Seçim döneminde gazetecilere yönelik fiziki saldırılar başladı. Ekonomideki kötü gidişatı haberleştirenler, köşelerine taşıyanlar ‘Ekonomiyi itibarsızlaştırmak suçuyla’ yargılanmaya başladı. Dahası bazı gazeteciler yaptıkları haberler nedeniyle sermayedarları zarara uğrattıkları gerekçesiyle ticaret mahkemelerinde yargılanmaya başladı. Örneğin AKP’nin medya politikalarını eleştirdiğim bir yazı nedeniyle ben ve Evrensel gazetesi 200’er bin TL tazminat talebiyle yargılanıyoruz. Evrensel Eski Sorumlu Yazı İşleri Müdürü Cem Şimşek hakkında ‘hakaret’ ve ‘tekzip yayımlamama’ suçlamasıyla açılan davada, tekzibin yayımlanmış olmasına rağmen 41 bin 660 TL para cezası kararı çıktı. Mehmet Cengiz, Hüseyin Avni Paşa korusundaki hukuksuz inşaatları konu alan “Boğaz manzaralı lüks müştemilat” haberi nedeniyle Cumhuriyet gazetesine 1 milyon TL’lik manevi tazminat davası açtı.

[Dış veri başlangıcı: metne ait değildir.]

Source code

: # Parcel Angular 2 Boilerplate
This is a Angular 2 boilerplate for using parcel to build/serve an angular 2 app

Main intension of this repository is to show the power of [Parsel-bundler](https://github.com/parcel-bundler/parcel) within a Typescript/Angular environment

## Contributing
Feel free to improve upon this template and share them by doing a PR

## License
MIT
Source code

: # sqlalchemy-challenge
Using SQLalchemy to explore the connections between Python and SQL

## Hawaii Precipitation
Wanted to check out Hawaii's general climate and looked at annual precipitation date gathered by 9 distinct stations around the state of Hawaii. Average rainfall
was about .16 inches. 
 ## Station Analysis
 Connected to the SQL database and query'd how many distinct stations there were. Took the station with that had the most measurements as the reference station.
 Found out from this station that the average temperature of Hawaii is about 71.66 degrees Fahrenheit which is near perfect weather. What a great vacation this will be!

BirGün gazetesinden İbrahim Aydın, Barış İnce, Can Uğur ve Bülent Yılmaz’a, Twitter’daki Fuat Avni adlı hesabın tweetlerini haberleştirdikleri için açılan davanın ilk duruşmasının ara kararında, gazetecilerin üye olduğu dernek ve sendikaların araştırılmasına, hatta kaldıkları otellerle o otelin diğer konuklarının örgüt bağlantılarına bakılmasına hükmedildi.
Ceza davalarında istenilen etki yaratılamayınca, ya da durum dışarıdan fena görüldüğünden belki, iktidar yönetimini değiştirdiği Basın İlan Kurumu eliyle muhalif gördüğü gazetelere aylar süren ilan kesme cezaları uygulamaya başladı.
2019’a bir de işsiz kalan gazeteciler damgasını vurdu. Erol Önderoğlu’nun hazırladığı BİA Medya Gözlem Raporlarına göre 2019’un ilk üç ayında 40, ikinci üç ayında 30, üçüncüsünde 31 gazeteci işsiz kaldı. Kasım ayında Hürriyet gazetesinden 45 gazeteci e-maille işlerinden atıldı.
O sıralarda ABD’de düzenlenen ortak basın toplantısında ABD Başkanı Trump Hilal Kaplan’a “Gazeteci olduğundan emin misin, bu soruyla hükümet için çalışıyor gibisin”‘esprisini’ yapmıştı. ABD’li Gazeteci Jonathan Karl, Trump’ın Erdoğan’a “Türkiye’den dostane bir gazeteciye söz verin” dediğinde, Lindsey Graham’ın kendisine dönüp “Başka türlüsü kalmadı” dediğini sosyal medya hesabından paylaştı. Tüm bunları siz de biliyorsunuz, dünya da biliyor. Bizimkisi yalnızca 2019’a dair bir hatırlatma ve tarihe kayıt düşmekten ibaret.